Data provided:
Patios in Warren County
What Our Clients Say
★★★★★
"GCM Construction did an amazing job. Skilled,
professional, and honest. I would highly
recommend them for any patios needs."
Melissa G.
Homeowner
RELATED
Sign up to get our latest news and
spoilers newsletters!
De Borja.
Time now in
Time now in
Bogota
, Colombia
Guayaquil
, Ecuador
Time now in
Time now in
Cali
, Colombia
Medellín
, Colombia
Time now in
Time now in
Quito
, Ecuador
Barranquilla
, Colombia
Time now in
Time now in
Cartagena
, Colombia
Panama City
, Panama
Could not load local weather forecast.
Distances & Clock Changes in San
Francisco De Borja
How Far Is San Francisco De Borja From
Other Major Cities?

==

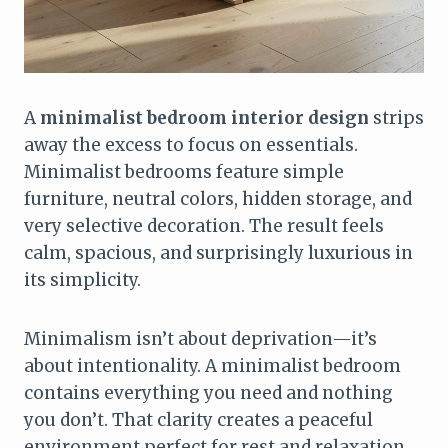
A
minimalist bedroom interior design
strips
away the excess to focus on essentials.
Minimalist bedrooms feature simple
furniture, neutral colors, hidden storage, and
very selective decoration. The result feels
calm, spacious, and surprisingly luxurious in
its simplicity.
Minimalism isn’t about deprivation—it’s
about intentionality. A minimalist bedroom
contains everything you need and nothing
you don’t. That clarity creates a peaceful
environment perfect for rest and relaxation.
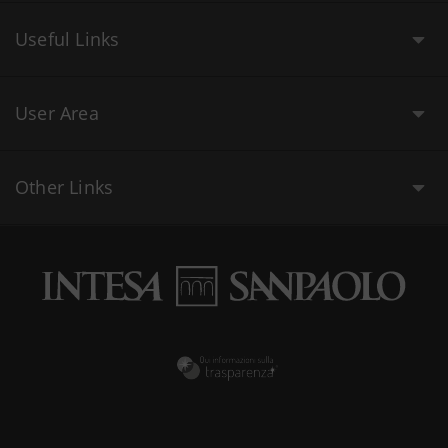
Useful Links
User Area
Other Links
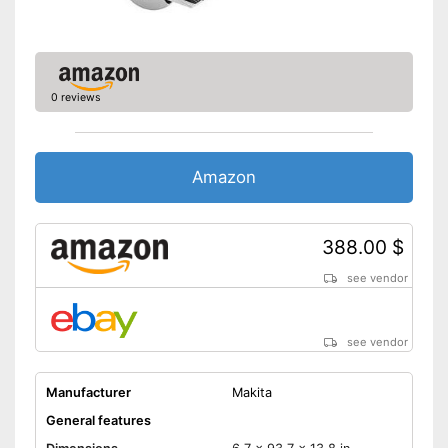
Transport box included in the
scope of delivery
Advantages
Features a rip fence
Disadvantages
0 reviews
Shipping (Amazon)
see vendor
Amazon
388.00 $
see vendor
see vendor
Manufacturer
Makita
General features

Task objective: In the listing above, transcribe exactly everything from the line containing "Patios in Warren County" down to the line containing "Other Major Cities?", including both and nothing more.

Reply to the task:
Patios in Warren County
What Our Clients Say
★★★★★
"GCM Construction did an amazing job. Skilled,
professional, and honest. I would highly
recommend them for any patios needs."
Melissa G.
Homeowner
RELATED
Sign up to get our latest news and
spoilers newsletters!
De Borja.
Time now in
Time now in
Bogota
, Colombia
Guayaquil
, Ecuador
Time now in
Time now in
Cali
, Colombia
Medellín
, Colombia
Time now in
Time now in
Quito
, Ecuador
Barranquilla
, Colombia
Time now in
Time now in
Cartagena
, Colombia
Panama City
, Panama
Could not load local weather forecast.
Distances & Clock Changes in San
Francisco De Borja
How Far Is San Francisco De Borja From
Other Major Cities?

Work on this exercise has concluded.